Hathi’s letter doesn’t mention Providence, but ONA wrote that “the Oregon Health Authority (OHA) has confirmed violations of Oregon’s nurse staffing law by Providence.” The hospital rejected the ONA’s characterization of the letter, calling the union’s statement “truth-twisting.” 

“Providence has taken implementation of the new law seriously—and that’s proven by the fact that we have all our Providence Oregon nurse staffing plans submitted and posted,” Jennifer Gentry, the chief nursing officer for Providence’s Central Division, said in a statement. 

The sparring over staffing levels comes on the heels of a three-day strike by Providence nurses across six Oregon hospitals earlier in the week. 

The volume of complaints the OHA has received regarding staffing following the implementation of a new state staffing law at the beginning of June has been remarkable: OHA received 556 complaints between June 1 and June 19 compared to just 282 complaints from September of last year through the end of May.

As a result, Hathi wrote, the agency’s investigative resources are under stress.

▶ **Available data**
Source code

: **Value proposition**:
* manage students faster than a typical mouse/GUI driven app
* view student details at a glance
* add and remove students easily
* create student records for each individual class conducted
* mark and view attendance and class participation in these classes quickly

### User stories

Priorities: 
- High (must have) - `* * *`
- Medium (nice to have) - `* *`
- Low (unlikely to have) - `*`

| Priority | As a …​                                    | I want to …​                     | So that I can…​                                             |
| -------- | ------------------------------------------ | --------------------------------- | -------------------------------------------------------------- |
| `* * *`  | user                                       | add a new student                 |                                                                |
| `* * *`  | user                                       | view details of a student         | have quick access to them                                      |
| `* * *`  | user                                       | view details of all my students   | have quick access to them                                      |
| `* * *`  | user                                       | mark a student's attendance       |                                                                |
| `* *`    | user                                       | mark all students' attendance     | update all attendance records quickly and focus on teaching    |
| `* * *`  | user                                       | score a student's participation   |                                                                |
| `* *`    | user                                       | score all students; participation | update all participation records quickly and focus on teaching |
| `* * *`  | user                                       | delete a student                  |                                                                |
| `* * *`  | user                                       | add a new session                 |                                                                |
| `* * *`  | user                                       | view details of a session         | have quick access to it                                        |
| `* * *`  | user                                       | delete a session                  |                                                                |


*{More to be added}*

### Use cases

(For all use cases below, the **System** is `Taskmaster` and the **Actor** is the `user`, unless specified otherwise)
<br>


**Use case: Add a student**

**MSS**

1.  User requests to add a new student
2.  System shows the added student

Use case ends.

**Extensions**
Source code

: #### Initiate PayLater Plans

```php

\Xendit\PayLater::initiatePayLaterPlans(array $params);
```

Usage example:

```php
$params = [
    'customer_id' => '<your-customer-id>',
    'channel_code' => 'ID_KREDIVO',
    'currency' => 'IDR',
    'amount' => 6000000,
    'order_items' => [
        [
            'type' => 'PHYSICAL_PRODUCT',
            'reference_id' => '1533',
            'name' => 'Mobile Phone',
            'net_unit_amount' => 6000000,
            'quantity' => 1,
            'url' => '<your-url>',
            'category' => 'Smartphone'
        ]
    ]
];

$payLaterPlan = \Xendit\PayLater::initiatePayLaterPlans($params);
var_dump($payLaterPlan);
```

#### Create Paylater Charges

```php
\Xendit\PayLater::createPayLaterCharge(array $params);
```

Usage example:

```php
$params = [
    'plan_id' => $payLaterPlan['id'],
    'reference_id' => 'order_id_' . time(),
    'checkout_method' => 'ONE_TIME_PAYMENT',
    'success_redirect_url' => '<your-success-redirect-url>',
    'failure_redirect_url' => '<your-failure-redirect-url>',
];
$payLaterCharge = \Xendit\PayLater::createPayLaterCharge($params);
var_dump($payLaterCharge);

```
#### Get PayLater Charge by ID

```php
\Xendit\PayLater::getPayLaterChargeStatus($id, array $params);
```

▶ **Required action A**
According to the text on Oregon nurse staffing, how many staffing complaints did the OHA receive between June 1 and June 19?
▶ **Required action B**
Write the next few sentences of the text on Oregon nurse staffing, starting after its last sentence.

▶ **Expected output A**
556 complaints.

▶ **Expected output B**
“Due to the influx of recent complaints, program resources are necessarily being diverted from completing investigations to triaging complaints,” Hathi wrote. “OHA is actively evaluating what additional staffing resources from across the agency can be repurposed to support investigations and, to aid transparency, will also be erecting a public dashboard to track progress.”

The OHA currently has 33 open investigations addressing 122 complaints across 23 hospitals, and Hathi wrote that the results of several of those investigations are now overdue. 

Staffing has been a major source of conflict in stalled contract negotiations between Providence and nurses at six hospitals across the state that saw work stoppages this week, with much of the concern centering around the implementation of the new staffing law which the ONA has accused the hospital of trying to “undermine.” 

Last year, Oregon became just the second state in the country to adopt a safe staffing law for nurses with the passage of HB 2697. The law, which took effect this month, limits the number of patients who can be assigned to each nurse and banned the practice of buddy breaks, wherein nurses would cover their colleagues’ patient load when they took breaks.

The passage of the law, which was enthusiastically backed by a coalition of unions that formerly included ONA, was heralded as a significant achievement for both nurses and patients.

Its implementation, however, has created tension. Nurses at Providence St. Vincent Medical Center in Portland told the Mercury this week that their hospital has begun assigning nurses the maximum number of patients allowable without taking into account how ill those patients are, leaving them with little time to adequately care for them.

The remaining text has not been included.